The B.1.1.529 variant — which has 32 mutations in the spike protein, double that of Delta — has been found in South Africa, Botswana, and Hong Kong.

KUALA LUMPUR, Nov 26 — The World Health Organization (WHO) said it is monitoring a new coronavirus variant — the most heavily mutated version identified so far — emerging from Southern Africa.

CNBC reported that the WHO will meet today to discuss what the B.1.1.529 variant will mean for Covid-19 vaccines and treatment.

“We don’t know very much about this yet. What we do know is that this variant has a large number of mutations. And the concern is that when you have so many mutations, it can have an impact on how the virus behaves,” WHO’s Covid-19 technical lead Dr Maria Van Kerkhove was quoted saying.

The United Kingdom today banned flights from South Africa, Namibia, Lesotho, Botswana, Eswatini, and Zimbabwe and placed these countries on a travel red list over the B.1.1.529 variant that is feared to be the worst Covid-19 variant yet.

The Guardian reported Whitehall sources as saying that the new variant — which is feared to be more contagious and may be able to evade immunity — posed “a potentially significant threat to the vaccine programme which we have to protect at all costs”.

The first identified cases of the variant were collected in Botswana on November 11. A case was also found in Hong Kong — a 36-year-old man who tested positive during quarantine after flying from South Africa. 

American epidemiologist Dr Eric Feigl-Ding tweeted that another guest from across the hallway of the infected man on quarantine in Hong Kong had also been infected with B.1.1.529. Both cases were vaccinated with Pfizer. 

Dr Feigl-Ding said the traveller from South Africa was discovered to be infected on the fourth day of quarantine on his second PCR test, while the other tested positive on Day Eight of quarantine on a fourth PCR test. 

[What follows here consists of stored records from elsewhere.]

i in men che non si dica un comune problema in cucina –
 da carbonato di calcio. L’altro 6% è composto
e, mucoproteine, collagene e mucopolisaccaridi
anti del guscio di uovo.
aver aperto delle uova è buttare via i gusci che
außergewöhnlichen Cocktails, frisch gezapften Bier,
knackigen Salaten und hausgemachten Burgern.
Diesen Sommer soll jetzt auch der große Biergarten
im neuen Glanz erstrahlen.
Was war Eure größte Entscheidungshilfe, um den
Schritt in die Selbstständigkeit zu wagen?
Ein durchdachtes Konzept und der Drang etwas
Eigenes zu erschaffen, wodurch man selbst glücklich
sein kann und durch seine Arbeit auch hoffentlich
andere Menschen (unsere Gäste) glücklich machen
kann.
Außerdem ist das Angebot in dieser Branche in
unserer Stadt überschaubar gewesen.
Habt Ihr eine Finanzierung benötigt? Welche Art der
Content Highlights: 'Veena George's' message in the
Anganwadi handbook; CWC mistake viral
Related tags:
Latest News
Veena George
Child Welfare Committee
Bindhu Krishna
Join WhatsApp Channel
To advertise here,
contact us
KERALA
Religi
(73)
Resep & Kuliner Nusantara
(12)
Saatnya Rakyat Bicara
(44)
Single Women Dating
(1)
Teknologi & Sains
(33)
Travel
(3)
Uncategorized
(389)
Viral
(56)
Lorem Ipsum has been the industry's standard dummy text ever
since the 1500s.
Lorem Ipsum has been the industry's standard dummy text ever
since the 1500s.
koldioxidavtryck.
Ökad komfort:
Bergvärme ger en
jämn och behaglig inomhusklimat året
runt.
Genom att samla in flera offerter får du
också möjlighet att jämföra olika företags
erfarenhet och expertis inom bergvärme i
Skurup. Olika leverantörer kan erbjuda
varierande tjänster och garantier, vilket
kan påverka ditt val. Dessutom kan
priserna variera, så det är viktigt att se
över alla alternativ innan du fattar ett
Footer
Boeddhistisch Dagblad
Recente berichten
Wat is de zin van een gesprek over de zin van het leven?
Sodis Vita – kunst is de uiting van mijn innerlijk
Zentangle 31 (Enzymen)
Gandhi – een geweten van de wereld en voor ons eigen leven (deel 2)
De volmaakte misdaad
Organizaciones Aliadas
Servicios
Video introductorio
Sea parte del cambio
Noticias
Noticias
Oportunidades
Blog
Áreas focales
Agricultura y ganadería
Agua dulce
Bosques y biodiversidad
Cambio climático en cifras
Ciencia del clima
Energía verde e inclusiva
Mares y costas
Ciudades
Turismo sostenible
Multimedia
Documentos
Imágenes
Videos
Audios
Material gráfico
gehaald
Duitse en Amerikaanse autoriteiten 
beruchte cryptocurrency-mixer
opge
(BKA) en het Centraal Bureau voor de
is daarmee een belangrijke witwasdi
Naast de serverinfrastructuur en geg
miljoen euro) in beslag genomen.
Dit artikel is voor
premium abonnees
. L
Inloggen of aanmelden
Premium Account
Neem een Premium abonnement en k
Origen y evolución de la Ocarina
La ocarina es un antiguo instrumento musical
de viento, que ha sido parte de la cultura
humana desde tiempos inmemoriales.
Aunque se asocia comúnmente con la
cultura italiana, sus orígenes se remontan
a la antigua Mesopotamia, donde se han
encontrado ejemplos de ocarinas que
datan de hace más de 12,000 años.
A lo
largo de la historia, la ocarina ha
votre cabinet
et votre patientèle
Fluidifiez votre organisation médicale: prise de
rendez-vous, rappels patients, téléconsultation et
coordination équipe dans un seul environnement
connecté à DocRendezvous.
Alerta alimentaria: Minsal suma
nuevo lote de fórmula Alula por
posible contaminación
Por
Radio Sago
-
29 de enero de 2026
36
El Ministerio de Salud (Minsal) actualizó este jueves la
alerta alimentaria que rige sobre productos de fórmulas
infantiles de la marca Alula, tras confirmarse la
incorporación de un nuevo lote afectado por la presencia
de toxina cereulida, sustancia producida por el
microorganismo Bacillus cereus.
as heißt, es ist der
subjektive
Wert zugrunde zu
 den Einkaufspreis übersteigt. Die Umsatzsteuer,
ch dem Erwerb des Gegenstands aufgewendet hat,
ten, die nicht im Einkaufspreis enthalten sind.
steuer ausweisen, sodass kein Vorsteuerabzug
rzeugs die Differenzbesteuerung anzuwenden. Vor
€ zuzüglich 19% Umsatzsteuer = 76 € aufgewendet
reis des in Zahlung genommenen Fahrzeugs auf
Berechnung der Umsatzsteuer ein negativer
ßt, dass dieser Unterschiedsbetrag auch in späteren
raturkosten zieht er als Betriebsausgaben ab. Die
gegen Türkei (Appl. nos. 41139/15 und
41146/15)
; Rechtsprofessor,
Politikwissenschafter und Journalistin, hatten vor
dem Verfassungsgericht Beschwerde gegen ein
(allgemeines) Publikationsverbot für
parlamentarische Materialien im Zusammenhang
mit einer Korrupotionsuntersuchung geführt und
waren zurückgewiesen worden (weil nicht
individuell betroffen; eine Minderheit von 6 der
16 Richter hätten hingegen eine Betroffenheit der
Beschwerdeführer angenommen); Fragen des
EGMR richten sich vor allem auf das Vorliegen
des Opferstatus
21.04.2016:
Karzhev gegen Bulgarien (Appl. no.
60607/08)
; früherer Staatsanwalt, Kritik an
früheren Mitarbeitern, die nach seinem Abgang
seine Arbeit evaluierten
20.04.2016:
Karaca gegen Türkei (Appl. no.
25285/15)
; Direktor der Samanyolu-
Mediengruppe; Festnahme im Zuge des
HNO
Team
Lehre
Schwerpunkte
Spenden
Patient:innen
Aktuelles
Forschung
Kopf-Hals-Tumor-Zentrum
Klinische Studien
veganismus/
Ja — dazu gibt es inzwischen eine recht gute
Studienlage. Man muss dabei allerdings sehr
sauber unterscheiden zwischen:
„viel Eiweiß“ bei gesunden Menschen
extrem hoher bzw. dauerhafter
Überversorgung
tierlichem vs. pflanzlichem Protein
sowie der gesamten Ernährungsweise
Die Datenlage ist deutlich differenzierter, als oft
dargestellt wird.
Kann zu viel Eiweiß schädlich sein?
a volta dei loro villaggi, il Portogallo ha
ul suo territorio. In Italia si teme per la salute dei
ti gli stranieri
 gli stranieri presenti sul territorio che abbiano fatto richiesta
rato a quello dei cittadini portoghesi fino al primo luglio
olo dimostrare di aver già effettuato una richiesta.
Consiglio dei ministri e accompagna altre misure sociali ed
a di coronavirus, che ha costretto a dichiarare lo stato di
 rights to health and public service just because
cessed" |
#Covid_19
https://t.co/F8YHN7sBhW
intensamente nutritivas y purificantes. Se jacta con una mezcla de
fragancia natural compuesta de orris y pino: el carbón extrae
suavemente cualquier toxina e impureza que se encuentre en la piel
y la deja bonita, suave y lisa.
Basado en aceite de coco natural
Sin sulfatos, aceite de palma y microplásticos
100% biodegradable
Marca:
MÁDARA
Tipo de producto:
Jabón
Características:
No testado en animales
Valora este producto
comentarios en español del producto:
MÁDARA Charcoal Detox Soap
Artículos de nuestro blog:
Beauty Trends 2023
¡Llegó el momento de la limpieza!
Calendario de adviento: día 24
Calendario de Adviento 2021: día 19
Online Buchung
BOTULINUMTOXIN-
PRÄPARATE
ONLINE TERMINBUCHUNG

The viral load of these two cases, he said, was extremely high with Ct values of 18 and 19, considering that they tested negative on previous PCR tests, as he warned that “vaccine evasion could be real with this variant”.

The Guardian reported Prof Anne Von Gottberg, head of respiratory diseases at the National Institute of Communicable Diseases in South Africa, as saying that 100 cases of the B.1.1.529 variant have now been confirmed in South Africa, up from 10 reported last Wednesday, with signs of community transmission. 

South African scientists reportedly attributed the rise of Covid-19 cases in the Gauteng region of South Africa to the variant, accounting for about 90 per cent of cases in just weeks. Daily new Covid-19 infections in South Africa reached 1,200 on Wednesday, up from 106 earlier in the month.

According to the UK newspaper, senior scientists yesterday described B.1.1.529 as the worst variant they have ever seen since the beginning of the Covid-19 pandemic with a “very unusual” constellation of mutations that can help the virus evade the body’s immune response and make it more transmissible.

B.1.1.529 has 32 mutations in the SARS-CoV-2 spike protein alone, the part of the virus used by most vaccines to prime the immune system against Covid-19. That is about twice as many mutations with the Delta variant.

Imperial College London virologist Dr Tom Peacock tweeted that B.1.1.529 should be monitored because of its “really awful spike mutation profile”.